Items from a dataset:
════════════════════

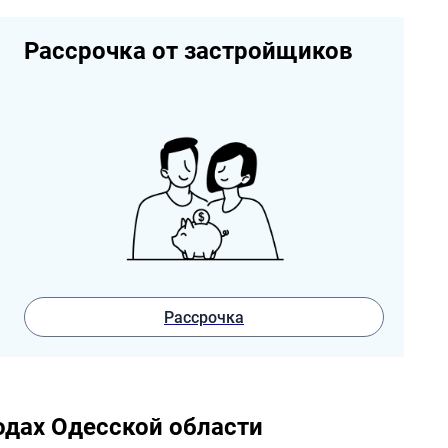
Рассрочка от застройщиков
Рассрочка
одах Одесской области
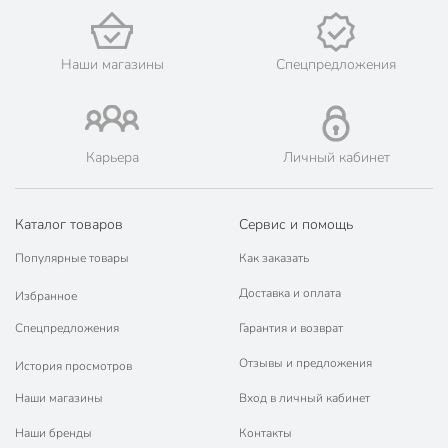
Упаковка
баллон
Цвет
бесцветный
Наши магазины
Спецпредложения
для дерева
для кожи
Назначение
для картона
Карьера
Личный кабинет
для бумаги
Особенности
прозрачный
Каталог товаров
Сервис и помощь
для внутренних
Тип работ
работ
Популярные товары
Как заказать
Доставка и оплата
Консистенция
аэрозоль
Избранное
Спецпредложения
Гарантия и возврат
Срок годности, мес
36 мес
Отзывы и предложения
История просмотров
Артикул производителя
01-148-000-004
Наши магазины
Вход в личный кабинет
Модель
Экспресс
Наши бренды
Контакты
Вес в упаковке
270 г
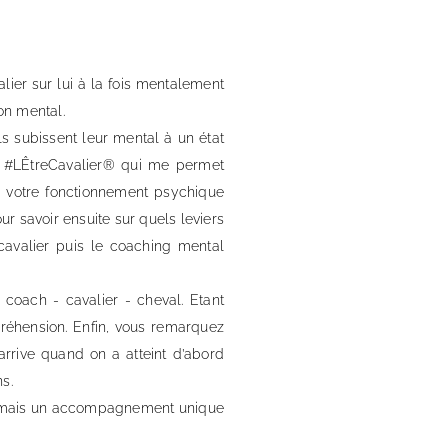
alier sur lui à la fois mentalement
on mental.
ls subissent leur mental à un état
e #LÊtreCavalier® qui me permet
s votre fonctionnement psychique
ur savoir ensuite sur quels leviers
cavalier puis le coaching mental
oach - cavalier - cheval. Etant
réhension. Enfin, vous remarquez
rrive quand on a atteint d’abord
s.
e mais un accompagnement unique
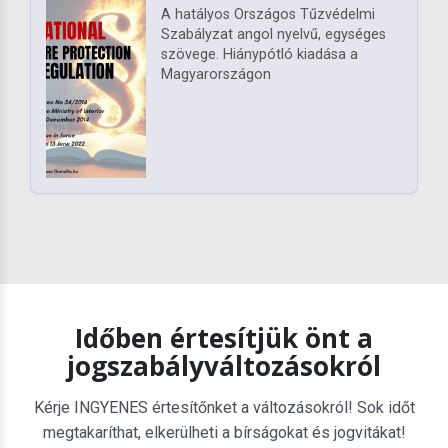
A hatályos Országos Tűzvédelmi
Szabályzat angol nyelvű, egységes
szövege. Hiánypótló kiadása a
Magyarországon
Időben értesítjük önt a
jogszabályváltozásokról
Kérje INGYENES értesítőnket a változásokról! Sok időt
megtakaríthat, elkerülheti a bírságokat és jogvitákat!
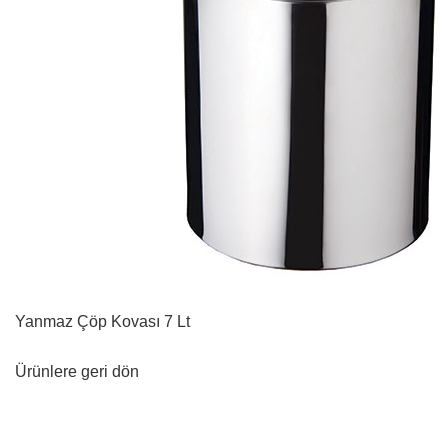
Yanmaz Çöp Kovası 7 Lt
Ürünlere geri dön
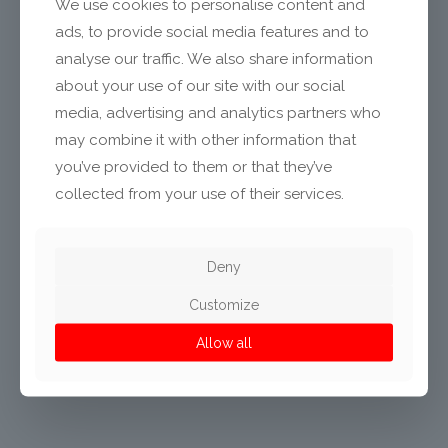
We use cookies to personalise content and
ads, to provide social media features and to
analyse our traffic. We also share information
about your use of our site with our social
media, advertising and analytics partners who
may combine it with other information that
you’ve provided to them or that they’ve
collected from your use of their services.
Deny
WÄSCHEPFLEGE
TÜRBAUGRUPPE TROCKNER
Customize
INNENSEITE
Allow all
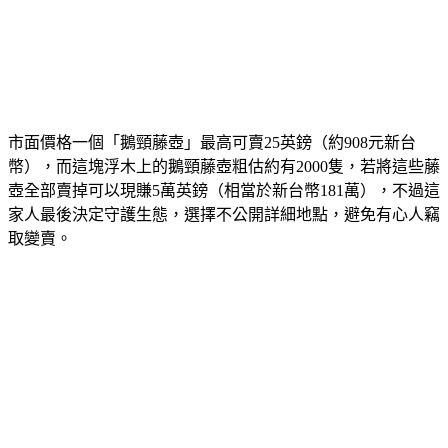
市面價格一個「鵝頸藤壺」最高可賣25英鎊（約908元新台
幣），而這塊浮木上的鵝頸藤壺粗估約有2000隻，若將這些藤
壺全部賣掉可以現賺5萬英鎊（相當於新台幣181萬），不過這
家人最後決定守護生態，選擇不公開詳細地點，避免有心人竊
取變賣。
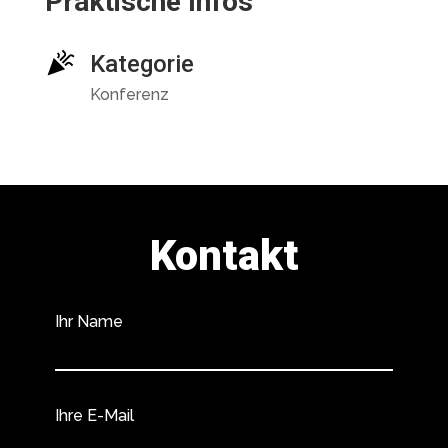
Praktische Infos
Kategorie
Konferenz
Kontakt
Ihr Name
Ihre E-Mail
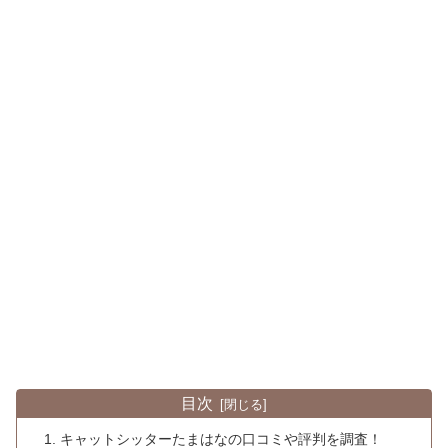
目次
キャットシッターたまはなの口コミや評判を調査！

════════════════════

### TASK DIRECTIONS
Make an exact copy of the records, pictures excluded.

### TASK OUTPUT
Рассрочка от застройщиков
Рассрочка
одах Одесской области
Упаковка
баллон
Цвет
бесцветный
Наши магазины
Спецпредложения
для дерева
для кожи
Назначение
для картона
Карьера
Личный кабинет
для бумаги
Особенности
прозрачный
Каталог товаров
Сервис и помощь
для внутренних
Тип работ
работ
Популярные товары
Как заказать
Доставка и оплата
Консистенция
аэрозоль
Избранное
Спецпредложения
Гарантия и возврат
Срок годности, мес
36 мес
Отзывы и предложения
История просмотров
Артикул производителя
01-148-000-004
Наши магазины
Вход в личный кабинет
Модель
Экспресс
Наши бренды
Контакты
Вес в упаковке
270 г
alier sur lui à la fois mentalement
on mental.
ls subissent leur mental à un état
e #LÊtreCavalier® qui me permet
s votre fonctionnement psychique
ur savoir ensuite sur quels leviers
cavalier puis le coaching mental
oach - cavalier - cheval. Etant
réhension. Enfin, vous remarquez
rrive quand on a atteint d’abord
s.
e mais un accompagnement unique
A hatályos Országos Tűzvédelmi
Szabályzat angol nyelvű, egységes
szövege. Hiánypótló kiadása a
Magyarországon
Időben értesítjük önt a
jogszabályváltozásokról
Kérje INGYENES értesítőnket a változásokról! Sok időt
megtakaríthat, elkerülheti a bírságokat és jogvitákat!
Yanmaz Çöp Kovası 7 Lt
Ürünlere geri dön
We use cookies to personalise content and
ads, to provide social media features and to
analyse our traffic. We also share information
about your use of our site with our social
media, advertising and analytics partners who
may combine it with other information that
you’ve provided to them or that they’ve
collected from your use of their services.
Deny
WÄSCHEPFLEGE
TÜRBAUGRUPPE TROCKNER
Customize
INNENSEITE
Allow all
市面價格一個「鵝頸藤壺」最高可賣25英鎊（約908元新台
幣），而這塊浮木上的鵝頸藤壺粗估約有2000隻，若將這些藤
壺全部賣掉可以現賺5萬英鎊（相當於新台幣181萬），不過這
家人最後決定守護生態，選擇不公開詳細地點，避免有心人竊
取變賣。
Praktische Infos
Kategorie
Konferenz
Kontakt
Ihr Name
Ihre E-Mail
目次
キャットシッターたまはなの口コミや評判を調査！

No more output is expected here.